Passage for review ->
● ● ● ●

WELLS, Judge. Respondent determined deficiencies in and additions to petitioners' Federal income tax and increased interest on such deficiencies as follows:
1 50 percent of the interest due.
2 120 percent of the interest due.
Unless otherwise indicated, all section references are to the Internal Revenue Code as in effect for the years in issue, and all Rule references are to the Tax Court Rules of Practice and Procedure.
After stipulations, the sole issue for the Court to decide is whether the limitations period for assessing tax with respect to certain leasing activities reported on petitioners' 1982 and 1983 income tax returns has expired.
At the time the petition in the instant case was filed, petitioners resided in Potomac, Maryland.
Findings of Fact
Petitioners filed timely joint Federal income tax returns for taxable years 1982 and 1983. On April 13, 1989, respondent mailed petitioners the notice of deficiency covering taxable years 1982 and 1983. The notice of deficiency states that a deficiency was determined because "taxpayers were not at risk within the meaning of Internal Revenue Code section 465 with respect to the installment note used to finance the St. Joseph's leasing activity for the taxable years 1982 and 1983."

● ● ● ●

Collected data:
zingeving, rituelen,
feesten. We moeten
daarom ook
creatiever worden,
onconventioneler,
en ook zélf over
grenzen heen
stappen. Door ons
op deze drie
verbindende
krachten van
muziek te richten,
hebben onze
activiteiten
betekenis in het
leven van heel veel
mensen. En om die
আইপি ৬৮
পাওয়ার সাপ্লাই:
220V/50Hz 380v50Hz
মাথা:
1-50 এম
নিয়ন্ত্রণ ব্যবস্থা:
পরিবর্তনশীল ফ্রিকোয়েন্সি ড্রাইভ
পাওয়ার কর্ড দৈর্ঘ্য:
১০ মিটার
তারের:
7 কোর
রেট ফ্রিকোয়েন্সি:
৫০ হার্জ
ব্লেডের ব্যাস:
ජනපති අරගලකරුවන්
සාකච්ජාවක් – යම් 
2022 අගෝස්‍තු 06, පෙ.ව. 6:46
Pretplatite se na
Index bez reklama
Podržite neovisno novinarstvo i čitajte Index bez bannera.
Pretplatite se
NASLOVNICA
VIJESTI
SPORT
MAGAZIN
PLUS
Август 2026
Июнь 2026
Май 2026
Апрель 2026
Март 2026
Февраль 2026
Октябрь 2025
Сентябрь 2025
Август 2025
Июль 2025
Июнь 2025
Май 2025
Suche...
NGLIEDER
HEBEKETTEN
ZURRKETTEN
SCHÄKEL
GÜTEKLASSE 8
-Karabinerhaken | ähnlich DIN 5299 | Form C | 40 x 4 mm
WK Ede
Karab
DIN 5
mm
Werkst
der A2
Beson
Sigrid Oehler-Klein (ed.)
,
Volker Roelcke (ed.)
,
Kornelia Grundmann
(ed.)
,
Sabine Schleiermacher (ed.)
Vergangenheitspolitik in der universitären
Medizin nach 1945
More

● ● ● ●

Actions to take ->
1: In the Tax Court opinion excerpt, swap "limitations period" for "period of limitations" and write out everything from "WELLS, Judge. Respondent" down to "in Potomac, Maryland.".
2: Answer these questions using facts stated in the Tax Court opinion excerpt:
(a) Where did the petitioners reside when the petition was filed?
(b) On what date did the respondent mail the notice of deficiency?
(c) Which Internal Revenue Code section does the notice of deficiency cite?

Exercise solutions ->
1:
WELLS, Judge. Respondent determined deficiencies in and additions to petitioners' Federal income tax and increased interest on such deficiencies as follows:
1 50 percent of the interest due.
2 120 percent of the interest due.
Unless otherwise indicated, all section references are to the Internal Revenue Code as in effect for the years in issue, and all Rule references are to the Tax Court Rules of Practice and Procedure.
After stipulations, the sole issue for the Court to decide is whether the period of limitations for assessing tax with respect to certain leasing activities reported on petitioners' 1982 and 1983 income tax returns has expired.
At the time the petition in the instant case was filed, petitioners resided in Potomac, Maryland.

2:
(a) Potomac, Maryland.
(b) April 13, 1989.
(c) Section 465.